Entering the Black Hole: Understanding AI’s 30 GW Threshold

The sector’s leading figures speak openly about energy requirements on a national scale, including Sam Altman’s proposal for a 30 GW compute cluster. Such numbers are often repeated but rarely understood. Are they signs of a speculative bubble, a rational response to future demand, or the early stages of an economic transition we are poorly equipped to analyse?

This report explores the meaning of 30 GW in concrete terms, situates it within historical patterns of technological change, and outlines why non-linear effects complicate attempts to assess the risks in the current AI capex supercycle. As we show, the 30 GW figure is best understood not as a sign of excess, but as the approximate scale needed simply to reach the next capability threshold.
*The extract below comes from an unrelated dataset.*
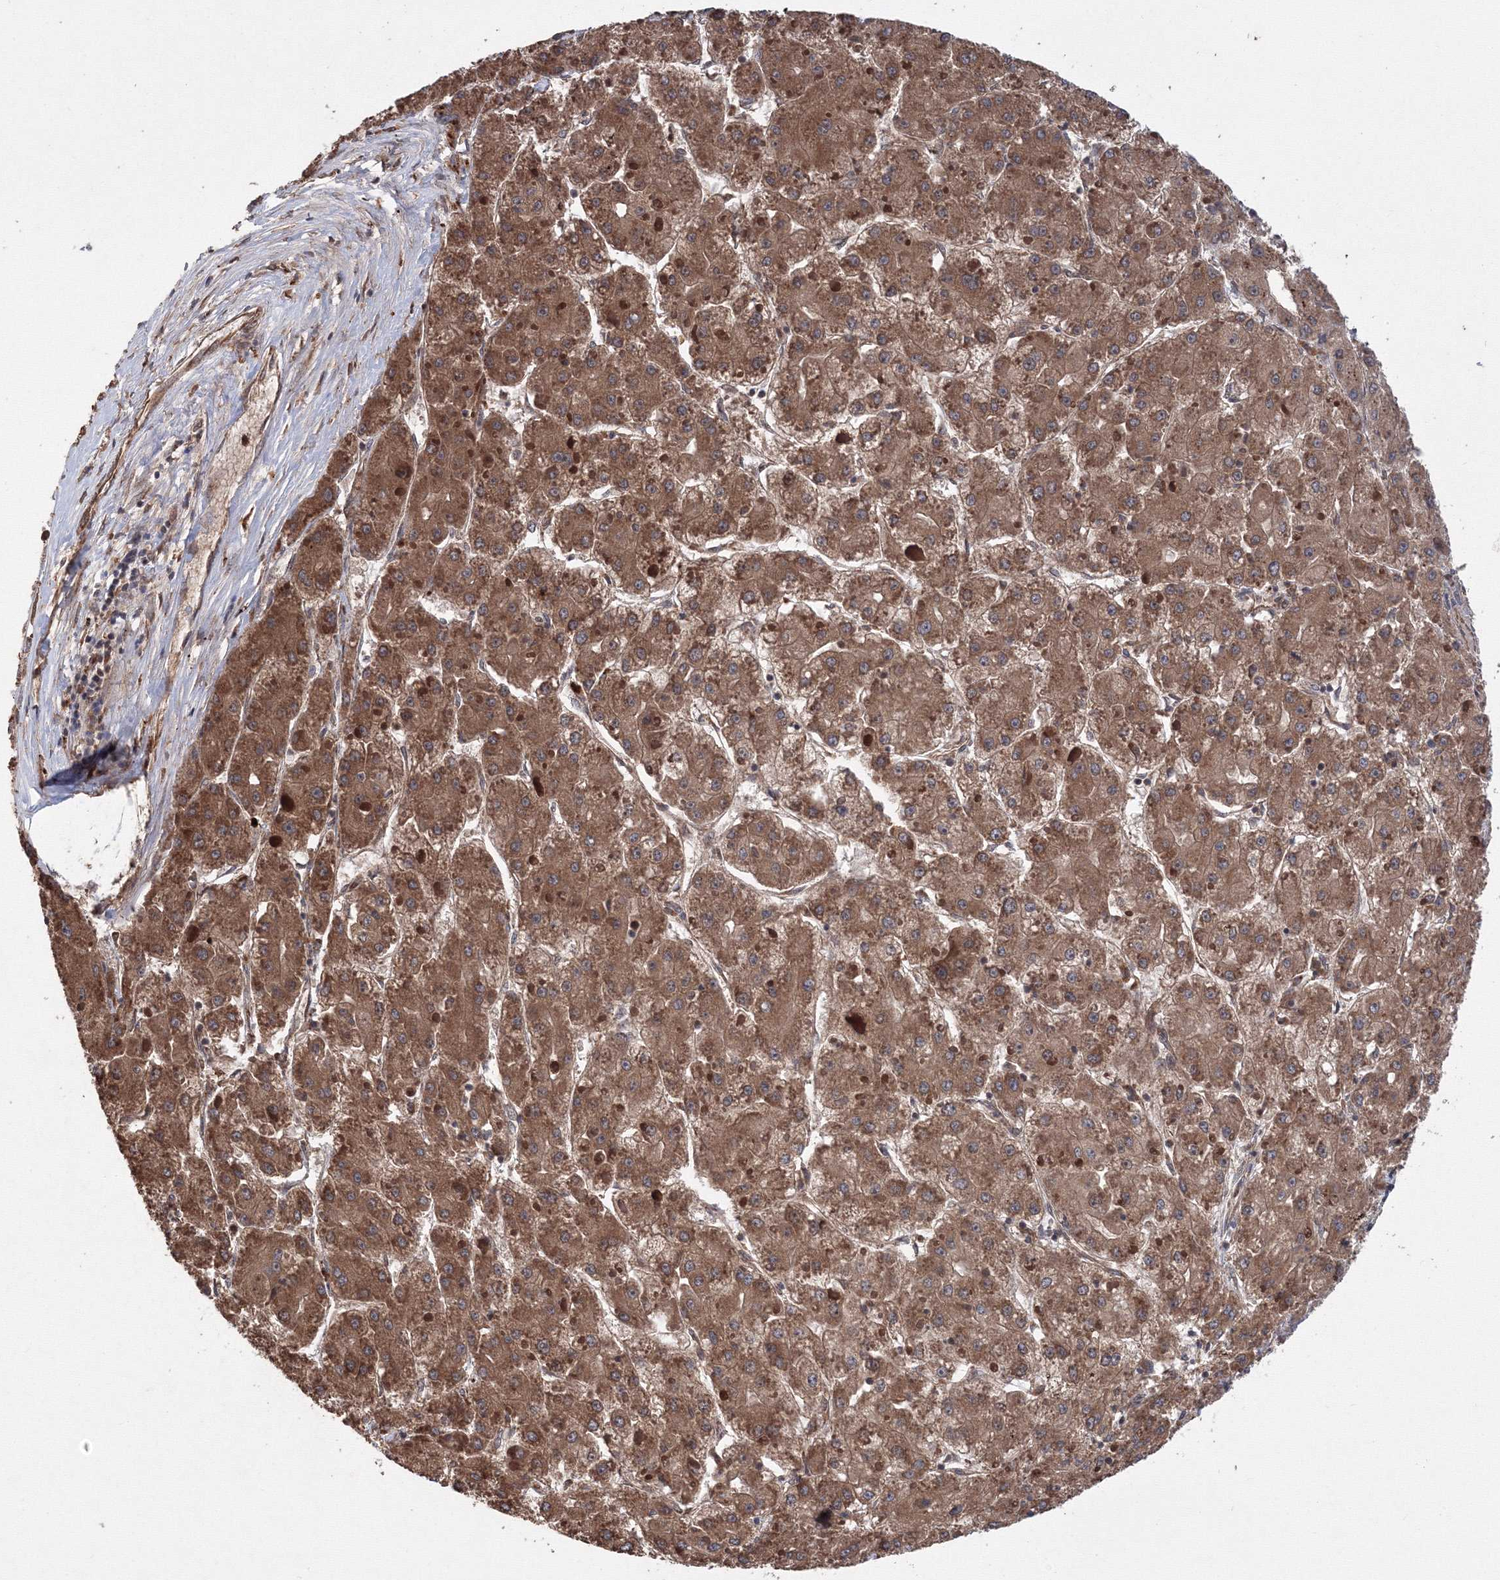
{"staining": {"intensity": "moderate", "quantity": ">75%", "location": "cytoplasmic/membranous"}, "tissue": "liver cancer", "cell_type": "Tumor cells", "image_type": "cancer", "snomed": [{"axis": "morphology", "description": "Carcinoma, Hepatocellular, NOS"}, {"axis": "topography", "description": "Liver"}], "caption": "DAB immunohistochemical staining of human hepatocellular carcinoma (liver) exhibits moderate cytoplasmic/membranous protein positivity in approximately >75% of tumor cells.", "gene": "ATG3", "patient": {"sex": "female", "age": 73}}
Linear vs non-linear systems

Most systems and technologies scale linearly. Add more machines or workers and you get a certain increase in output. Food intake and body weight tend to move together for a given level of physical effort. Increasing the amount of RAM in a PC results in faster boot-up and shutdown times, as well as smoother program launches and task executions. These relationships are intuitive because they are proportional: input leads to a predictable output.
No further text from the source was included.